Anthony Burgess on his ‘A Clockwork Orange’ regret: “I should not have written the book”

The relationship between art and the artist is a unique one. In many ways, a person’s art is their own child, a product of them that is nurtured with time and work until it’s raised, fully grown and finished before being sent off to take its place in the world independently. On the other hand, an artist is their art, becoming an indelible part of their own identity. For Anthony Burgess, with his brainchild of A Clockwork Orange, this quandary presented an existential problem.

The links between art and the artist are confused even more when it comes to dark or violent tales. The creators of horror films or slashers should, and generally aren’t, marred as horrific, evil people. There is a level where imagination has to come into play and create a level of distance between the person and the idea they came up with and worked on. Writing, just like making music or films, is a skill and a talent that involves strife and thought. To engage with art requires nuance in the consideration of the creative, their intentions and the position their creation then sits in the world.

But for Burgess, the mind between the 1962 novella A Clockwork Orange, a tale about a sadistic gang who prowl the streets of dystopian London, that nuance seemed to get completely lost. As the years went on, he realised more and more that society had missed the point of his creation, and instead, he was left with a sense of guilt or regret over the work he’d sent out into the world with the best of intentions.

“The misunderstanding [of the novel] will pursue me until I die,” he wrote in the 1985 biography of D.H. Lawrence, Flame into Being, “I should not have written the book because of this danger of misinterpretation”. It’s a devastating thing to hear that an artist, after working so hard and creating something as incredible as that story, could come to look back on it with upset or remorse. But really, Burgess was failed by his readers.

A Clockwork Orange is a political satire. Set in a dystopian world, it follows the protagonist Alex and his gang of ‘Droogs’ on their wild and violent escapades as the state sets out to reform him. When he is eventually reformed, after a series of incredibly horrendous rapes and attacks, he’s devoid of free will and autonomous moral choice. Overall, it’s a story about freedom, the nature of evil and the capacity for redemption. It asks the question of whether it’s better for a person to choose to be bad or be forced by the state to be good, leaving the answer up to the reader’s interpretation.
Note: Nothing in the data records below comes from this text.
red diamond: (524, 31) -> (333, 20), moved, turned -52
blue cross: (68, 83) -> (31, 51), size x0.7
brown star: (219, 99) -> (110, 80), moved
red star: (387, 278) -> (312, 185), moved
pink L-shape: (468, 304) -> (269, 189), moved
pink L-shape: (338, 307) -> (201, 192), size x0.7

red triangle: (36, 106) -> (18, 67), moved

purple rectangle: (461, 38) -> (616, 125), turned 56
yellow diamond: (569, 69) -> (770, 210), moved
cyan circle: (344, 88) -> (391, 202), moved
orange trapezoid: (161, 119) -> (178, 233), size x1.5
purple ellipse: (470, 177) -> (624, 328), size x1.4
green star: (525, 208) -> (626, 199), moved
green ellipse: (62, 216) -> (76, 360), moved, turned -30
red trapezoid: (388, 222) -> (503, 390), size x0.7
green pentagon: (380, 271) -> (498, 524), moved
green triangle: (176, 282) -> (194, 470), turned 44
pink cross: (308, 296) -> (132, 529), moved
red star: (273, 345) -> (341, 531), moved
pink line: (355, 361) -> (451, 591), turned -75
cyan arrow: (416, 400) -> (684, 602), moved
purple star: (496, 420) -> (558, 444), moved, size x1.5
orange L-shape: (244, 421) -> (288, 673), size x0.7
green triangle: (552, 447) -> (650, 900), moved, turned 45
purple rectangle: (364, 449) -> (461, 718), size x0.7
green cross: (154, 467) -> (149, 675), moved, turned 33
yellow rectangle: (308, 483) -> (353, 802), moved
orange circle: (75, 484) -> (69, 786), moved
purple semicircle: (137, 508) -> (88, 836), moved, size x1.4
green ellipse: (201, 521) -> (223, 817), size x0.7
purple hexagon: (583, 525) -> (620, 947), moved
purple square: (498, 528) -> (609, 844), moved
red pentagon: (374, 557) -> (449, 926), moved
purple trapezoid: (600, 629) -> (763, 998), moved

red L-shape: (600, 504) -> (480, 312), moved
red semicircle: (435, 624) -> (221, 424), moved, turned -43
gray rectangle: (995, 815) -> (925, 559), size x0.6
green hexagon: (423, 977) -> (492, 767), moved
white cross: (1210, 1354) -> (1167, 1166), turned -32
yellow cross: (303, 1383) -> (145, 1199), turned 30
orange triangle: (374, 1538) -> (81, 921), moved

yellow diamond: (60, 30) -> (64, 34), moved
But quickly, Burgess realised that his reader didn’t consider this. Instead of getting the deeper meaning, the novel was seen as glamorising violence and became the scapegoat for any violent attack. “If a couple of nuns are raped in the Vatican, I get a call from a newspaper. They have turned me into some kind of expert on violence,” he said, claiming that the reaction was gravely worsened by Stanley Kubrick’s cinematic adaptation of the book. After the story stretched further across cultural commentary, its name began being brought up more and more in headlines like “Police hunt the Clockwork Orange rapist gang” or “Child dies in Clockwork Orange war”, attaching the story to real-life crimes as if Burgess somehow orchestrated them.

Decades after the release of the novella and years after the film adaptation, Burgess’ conscience couldn’t take anymore. What had started as a stroke of genius and a satirical story written quickly during a three-day spring of intense inspiration, had now been twisted totally. What should have been an amazing brainchild raised by a gifted writer was now being handled as if Burgess had brought up a psychopath.

Burgess wasn’t the only one worried about its impact on the wider world, either, with Kubrick himself pulling the movie from distribution after a number of threats to his own life.

By 1986, in the prologue to a reissued version, the writer cut ties with the novel altogether. “I should myself be glad to disown it for various reasons,” he said before sadly accepting, “It seems likely to survive, while other works of mine that I value more bite the dust.” As A Clockwork Orange remains his best-known work, he was unfortunately correct.